There is a sequence to all this:  Homeless people need to:  1)  Be dissatisfied with their condition and want to change their situation.  2) Want a job, 3) Be clean, shaven, and combed (not look homeless).  4) Learn the skills needed to apply for a job of their choice, get any required certifications, and basically meet the requirements.  5) Actively look for jobs and send in applications that are properly filled out with contact information.  6)  Be available for calls to interview.  7) Have transportation to get to the interviews.  8) Do well in the interview, hopefully shining as the best candidate.  9) Get hired, and do the other paperwork requirements that the employer requires for the position.  10) Show up to work on time, work hard and well, and be trustworthy and capable.  11)  Keep going to work dependably and save all the money possible, not spending any (keep eating at the food kitchen and get other necessities for free).  12) After a month or two, use the amassed money to rent a place to live.  13) After months of proving to be a good employee and having a stable residence, look into home ownership (most stable), or keep renting (less stable).

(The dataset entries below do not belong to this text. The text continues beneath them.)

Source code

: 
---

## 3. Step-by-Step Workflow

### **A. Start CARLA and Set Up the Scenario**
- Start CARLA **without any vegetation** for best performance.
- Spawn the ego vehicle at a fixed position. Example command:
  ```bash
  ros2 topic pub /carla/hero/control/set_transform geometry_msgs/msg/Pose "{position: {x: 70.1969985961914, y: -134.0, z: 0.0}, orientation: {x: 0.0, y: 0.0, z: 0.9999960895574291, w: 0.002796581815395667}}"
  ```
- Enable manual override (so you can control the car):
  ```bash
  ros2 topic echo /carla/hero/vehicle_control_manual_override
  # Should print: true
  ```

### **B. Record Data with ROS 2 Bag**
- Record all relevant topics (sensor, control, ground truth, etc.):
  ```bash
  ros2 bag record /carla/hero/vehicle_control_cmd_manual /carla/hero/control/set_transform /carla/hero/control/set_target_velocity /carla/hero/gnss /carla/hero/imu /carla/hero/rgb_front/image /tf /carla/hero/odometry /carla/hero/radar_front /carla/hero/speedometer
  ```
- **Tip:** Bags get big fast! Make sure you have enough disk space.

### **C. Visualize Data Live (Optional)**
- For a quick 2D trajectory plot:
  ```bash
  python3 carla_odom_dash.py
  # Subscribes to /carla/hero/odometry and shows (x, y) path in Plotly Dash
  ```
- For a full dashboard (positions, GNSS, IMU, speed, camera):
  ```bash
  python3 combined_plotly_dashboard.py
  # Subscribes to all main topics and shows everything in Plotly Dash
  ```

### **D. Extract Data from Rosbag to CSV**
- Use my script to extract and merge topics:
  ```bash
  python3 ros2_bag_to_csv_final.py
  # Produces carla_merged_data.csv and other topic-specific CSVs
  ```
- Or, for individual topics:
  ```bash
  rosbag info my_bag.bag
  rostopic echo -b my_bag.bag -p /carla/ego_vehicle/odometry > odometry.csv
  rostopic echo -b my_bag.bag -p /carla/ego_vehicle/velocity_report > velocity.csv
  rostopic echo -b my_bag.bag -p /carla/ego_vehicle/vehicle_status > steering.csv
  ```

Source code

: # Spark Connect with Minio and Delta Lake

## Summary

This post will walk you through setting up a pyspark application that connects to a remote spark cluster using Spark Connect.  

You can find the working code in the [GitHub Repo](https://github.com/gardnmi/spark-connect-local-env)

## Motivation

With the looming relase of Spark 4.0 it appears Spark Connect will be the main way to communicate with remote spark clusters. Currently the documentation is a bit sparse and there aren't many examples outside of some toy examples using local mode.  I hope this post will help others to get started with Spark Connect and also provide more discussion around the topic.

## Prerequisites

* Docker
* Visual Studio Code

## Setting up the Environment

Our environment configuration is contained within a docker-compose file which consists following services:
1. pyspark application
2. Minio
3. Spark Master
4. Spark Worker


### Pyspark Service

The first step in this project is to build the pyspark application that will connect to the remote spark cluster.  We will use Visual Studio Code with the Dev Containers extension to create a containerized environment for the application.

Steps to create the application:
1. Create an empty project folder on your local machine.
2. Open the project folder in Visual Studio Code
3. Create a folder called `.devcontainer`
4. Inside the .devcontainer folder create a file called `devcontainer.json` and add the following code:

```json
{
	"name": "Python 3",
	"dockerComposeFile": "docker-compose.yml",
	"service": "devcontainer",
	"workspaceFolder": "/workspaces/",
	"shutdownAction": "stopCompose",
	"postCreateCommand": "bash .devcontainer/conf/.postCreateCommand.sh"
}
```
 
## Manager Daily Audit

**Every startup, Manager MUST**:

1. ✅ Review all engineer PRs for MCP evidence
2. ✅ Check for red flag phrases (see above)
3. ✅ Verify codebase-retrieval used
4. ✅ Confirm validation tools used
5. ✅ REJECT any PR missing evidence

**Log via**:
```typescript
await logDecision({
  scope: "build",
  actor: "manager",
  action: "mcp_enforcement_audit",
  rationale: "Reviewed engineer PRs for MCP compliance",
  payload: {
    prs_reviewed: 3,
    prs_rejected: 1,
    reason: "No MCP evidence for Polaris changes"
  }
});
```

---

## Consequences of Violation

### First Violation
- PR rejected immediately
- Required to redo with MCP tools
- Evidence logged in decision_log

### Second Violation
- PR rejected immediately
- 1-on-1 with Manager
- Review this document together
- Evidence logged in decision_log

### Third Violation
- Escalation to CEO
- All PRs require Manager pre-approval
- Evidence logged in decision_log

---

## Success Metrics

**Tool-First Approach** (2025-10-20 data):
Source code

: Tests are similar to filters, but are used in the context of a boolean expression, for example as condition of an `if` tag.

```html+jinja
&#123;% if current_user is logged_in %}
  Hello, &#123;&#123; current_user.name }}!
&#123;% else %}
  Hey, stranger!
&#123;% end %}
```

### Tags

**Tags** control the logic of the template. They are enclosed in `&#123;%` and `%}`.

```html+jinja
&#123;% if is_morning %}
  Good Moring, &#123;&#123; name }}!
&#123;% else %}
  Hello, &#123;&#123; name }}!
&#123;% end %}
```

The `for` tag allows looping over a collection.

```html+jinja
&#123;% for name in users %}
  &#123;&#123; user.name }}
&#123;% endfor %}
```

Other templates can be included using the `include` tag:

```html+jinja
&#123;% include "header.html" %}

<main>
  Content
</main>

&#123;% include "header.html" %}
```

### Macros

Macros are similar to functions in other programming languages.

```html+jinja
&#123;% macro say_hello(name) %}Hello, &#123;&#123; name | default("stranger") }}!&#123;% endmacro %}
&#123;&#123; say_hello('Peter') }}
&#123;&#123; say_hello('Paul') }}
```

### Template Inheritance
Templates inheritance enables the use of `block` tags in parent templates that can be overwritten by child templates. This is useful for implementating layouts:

The sequence for cities is to:  1) Provide homeless people with lists of available jobs in the area (the Chamber of Commerce can help provide this, but also solicit job info from smaller non-member businesses).  2) Provide easily-accessible and free public showers, washing machines or washing tubs, dryers or drying lines, toilets, lockers, and water heaters (these things will cost your city the most money, especially if hooking up to power and water infrastructure, but will be essential to get people clean enough to work and off your streets).  3) Provide public job trainings, hiring guest speakers from local businesses to share what is needed for jobs in the various fields, and advertise the events especially via posters and flyers given to homeless people.  4) Set up computer areas for homeless people to apply to jobs, since most applications these days are on-line.  5) Make sure public bus routes go by or through homeless communities, and allow homeless people to have a free bus pass so they can go to interviews and work for their first few months.  Cities may also try some sort of free bicycle program so that homeless people have transportation to get to interviews, trainings, and work (perhaps buying several good used bikes and letting only homeless people use them).  6) Allow preferential or lower-priced housing for people who have 2 or more months lapse in a residential address.